Great read, if you’re thinking about the future and what that could look like, this is for you!
The Only Possible Solution by Fons Burger I like this book because it teaches us what we need to change now so our grandkids will have a better earth. So aware of plastic in oceans and microplastics in containers and water bottles, I now use stainless steel water bottle. Losing our farmlands so you better know how to grow your own food. We have gardens and are able to store harvest and use the products during the cold winter months. So many references and ideas of how others in other countries are moving forward. References are listed at the end along with other bright minds ideas. Topics really are thought provoking and should encourage us all to do better. Great read.
The Only Possible Solution: How to Shape the Future for Our Next Generations, by Fons Burger, offers a thought-provoking look at the challenges facing our world and the choices that shape it. The author presents complex ideas in an accessible way, helping readers think beyond short-term solutions and consider the bigger picture. While tackling important global issues, the book is hopeful and constructive instead of discouraging. It's an engaging, insightful read that makes you think, prompts meaningful discussion, and may bring a new sense of responsibility for the future.
The Only Possible Solution: How to Shape the Future for Our Next Generations, by Fons Burger, offers a thought-provoking look at the challenges facing our world and the choices that shape it. The author presents complex ideas in an accessible way, helping readers think beyond short-term solutions and consider the bigger picture. While tackling important global issues, the book is hopeful and constructive instead of discouraging. It's an engaging, insightful read that makes you think, prompts meaningful discussion, and may bring a new sense of responsibility for the future.
The Only Possible Solution presents a thoughtful and ambitious exploration of the interconnected challenges facing our world.
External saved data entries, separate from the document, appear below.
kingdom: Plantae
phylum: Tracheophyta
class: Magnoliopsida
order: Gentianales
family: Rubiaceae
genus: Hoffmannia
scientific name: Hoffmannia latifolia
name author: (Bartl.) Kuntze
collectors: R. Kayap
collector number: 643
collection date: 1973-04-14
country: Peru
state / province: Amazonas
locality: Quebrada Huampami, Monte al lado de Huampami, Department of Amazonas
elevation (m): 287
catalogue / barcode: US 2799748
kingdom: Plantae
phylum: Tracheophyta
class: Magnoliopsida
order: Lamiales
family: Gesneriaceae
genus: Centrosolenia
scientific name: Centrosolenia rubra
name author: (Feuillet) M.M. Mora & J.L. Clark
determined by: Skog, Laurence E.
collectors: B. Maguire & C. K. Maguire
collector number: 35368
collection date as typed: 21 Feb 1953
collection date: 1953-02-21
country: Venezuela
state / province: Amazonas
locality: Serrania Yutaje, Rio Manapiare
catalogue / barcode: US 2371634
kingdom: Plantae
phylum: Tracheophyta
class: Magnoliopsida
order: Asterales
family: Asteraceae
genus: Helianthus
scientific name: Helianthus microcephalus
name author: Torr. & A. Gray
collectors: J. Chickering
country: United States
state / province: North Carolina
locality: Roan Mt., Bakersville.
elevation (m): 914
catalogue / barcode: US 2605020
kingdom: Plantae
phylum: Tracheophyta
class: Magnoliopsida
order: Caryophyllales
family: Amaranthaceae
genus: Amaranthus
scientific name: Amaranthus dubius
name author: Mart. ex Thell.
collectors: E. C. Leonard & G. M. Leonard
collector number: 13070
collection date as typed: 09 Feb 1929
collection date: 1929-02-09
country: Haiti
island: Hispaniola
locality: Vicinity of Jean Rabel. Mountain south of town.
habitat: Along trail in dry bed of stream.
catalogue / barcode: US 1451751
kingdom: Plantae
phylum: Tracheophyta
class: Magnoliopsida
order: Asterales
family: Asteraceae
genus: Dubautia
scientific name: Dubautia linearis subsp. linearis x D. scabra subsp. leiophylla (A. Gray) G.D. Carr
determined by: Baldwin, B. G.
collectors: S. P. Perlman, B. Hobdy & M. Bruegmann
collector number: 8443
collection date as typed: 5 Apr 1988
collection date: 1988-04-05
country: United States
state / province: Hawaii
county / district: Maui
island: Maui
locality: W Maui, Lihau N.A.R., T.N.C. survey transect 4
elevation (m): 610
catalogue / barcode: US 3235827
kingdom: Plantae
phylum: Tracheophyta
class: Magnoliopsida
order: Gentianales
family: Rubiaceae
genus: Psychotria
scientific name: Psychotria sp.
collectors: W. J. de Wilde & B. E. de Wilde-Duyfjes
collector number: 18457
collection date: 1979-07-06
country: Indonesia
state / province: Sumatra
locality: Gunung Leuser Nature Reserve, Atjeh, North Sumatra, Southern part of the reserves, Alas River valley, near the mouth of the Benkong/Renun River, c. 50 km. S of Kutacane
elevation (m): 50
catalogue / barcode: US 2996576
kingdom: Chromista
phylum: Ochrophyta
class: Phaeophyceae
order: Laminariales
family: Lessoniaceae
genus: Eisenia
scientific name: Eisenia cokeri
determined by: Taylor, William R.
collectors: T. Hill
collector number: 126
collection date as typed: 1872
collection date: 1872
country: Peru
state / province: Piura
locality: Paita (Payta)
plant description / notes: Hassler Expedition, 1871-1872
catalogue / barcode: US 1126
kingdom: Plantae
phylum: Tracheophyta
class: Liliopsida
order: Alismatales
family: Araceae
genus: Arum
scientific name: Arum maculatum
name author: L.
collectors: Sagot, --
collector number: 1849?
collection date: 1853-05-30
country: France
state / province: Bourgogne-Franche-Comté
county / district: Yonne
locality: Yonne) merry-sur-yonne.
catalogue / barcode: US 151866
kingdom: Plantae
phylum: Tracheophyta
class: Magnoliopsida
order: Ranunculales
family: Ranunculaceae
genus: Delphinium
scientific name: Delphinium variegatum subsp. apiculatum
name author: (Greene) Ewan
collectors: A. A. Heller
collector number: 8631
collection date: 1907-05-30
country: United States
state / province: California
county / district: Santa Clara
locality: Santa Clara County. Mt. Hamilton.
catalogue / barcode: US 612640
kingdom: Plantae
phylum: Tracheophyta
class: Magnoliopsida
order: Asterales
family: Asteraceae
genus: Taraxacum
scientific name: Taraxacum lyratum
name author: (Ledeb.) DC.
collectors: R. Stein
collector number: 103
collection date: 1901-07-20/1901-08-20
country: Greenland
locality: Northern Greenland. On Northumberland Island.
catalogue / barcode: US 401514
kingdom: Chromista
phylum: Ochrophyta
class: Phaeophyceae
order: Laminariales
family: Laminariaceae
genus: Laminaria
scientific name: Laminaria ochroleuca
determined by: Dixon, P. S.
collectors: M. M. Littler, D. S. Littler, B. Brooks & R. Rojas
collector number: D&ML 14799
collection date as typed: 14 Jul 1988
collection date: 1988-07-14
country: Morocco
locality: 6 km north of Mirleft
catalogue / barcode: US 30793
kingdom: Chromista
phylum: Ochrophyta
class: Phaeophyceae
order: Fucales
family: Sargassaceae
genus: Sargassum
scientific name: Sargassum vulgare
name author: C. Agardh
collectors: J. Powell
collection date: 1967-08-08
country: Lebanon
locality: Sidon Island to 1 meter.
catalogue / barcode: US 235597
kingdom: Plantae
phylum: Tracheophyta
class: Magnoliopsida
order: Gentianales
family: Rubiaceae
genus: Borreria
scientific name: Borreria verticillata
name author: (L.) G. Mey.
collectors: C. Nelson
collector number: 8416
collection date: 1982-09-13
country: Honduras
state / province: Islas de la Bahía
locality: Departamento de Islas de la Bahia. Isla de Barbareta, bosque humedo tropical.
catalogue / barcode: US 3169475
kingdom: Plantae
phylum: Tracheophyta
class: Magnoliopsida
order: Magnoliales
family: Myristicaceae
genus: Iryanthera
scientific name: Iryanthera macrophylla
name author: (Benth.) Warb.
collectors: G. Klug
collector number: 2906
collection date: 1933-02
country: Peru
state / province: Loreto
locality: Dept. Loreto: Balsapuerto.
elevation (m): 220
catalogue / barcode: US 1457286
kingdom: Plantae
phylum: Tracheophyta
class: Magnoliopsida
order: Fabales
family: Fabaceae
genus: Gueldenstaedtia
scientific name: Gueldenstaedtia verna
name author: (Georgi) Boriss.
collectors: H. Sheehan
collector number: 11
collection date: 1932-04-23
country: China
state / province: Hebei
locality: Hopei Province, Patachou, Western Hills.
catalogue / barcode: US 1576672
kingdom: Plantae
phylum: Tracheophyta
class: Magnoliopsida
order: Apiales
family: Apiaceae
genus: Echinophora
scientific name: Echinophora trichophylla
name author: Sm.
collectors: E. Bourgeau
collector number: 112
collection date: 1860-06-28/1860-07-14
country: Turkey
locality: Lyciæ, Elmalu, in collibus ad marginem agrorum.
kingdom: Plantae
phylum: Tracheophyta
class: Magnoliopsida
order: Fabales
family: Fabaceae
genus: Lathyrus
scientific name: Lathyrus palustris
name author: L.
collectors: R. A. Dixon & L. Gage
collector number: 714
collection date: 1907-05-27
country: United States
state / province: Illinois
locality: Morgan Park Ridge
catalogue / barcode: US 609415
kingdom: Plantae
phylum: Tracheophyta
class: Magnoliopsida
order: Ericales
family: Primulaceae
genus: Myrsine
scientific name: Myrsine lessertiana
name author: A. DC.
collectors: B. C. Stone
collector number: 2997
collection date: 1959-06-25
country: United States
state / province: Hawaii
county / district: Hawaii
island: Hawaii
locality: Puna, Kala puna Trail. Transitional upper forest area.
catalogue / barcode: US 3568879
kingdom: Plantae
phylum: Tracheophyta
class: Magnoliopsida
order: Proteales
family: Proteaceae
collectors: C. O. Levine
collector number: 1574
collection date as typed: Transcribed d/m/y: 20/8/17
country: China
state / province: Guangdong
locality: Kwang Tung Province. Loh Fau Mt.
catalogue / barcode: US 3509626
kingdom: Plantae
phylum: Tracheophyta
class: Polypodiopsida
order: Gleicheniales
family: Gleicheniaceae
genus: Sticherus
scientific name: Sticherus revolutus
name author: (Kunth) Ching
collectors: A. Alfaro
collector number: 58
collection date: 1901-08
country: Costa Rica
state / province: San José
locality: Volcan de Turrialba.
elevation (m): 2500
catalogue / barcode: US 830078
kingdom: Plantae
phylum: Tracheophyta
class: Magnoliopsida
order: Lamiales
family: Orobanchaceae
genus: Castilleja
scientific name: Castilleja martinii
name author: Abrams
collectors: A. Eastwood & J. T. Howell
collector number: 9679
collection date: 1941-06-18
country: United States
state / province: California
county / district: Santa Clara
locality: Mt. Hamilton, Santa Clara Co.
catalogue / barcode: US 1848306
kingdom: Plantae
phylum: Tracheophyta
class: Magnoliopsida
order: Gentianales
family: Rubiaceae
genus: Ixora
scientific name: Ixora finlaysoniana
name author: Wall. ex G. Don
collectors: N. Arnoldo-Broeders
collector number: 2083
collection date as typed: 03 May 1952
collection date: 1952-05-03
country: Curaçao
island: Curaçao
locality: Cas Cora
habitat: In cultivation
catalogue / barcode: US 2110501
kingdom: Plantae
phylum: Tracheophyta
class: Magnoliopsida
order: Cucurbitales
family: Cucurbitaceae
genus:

Fons Burger brings together insights from diverse fields to argue for a more holistic and sustainable approach to shaping the future. Blending research, philosophy, and practical ideas, the book encourages readers to think beyond short-term solutions and embrace systems that benefit both people and the planet. It is an engaging and optimistic read for anyone interested in sustainability, social progress, and the future of humanity.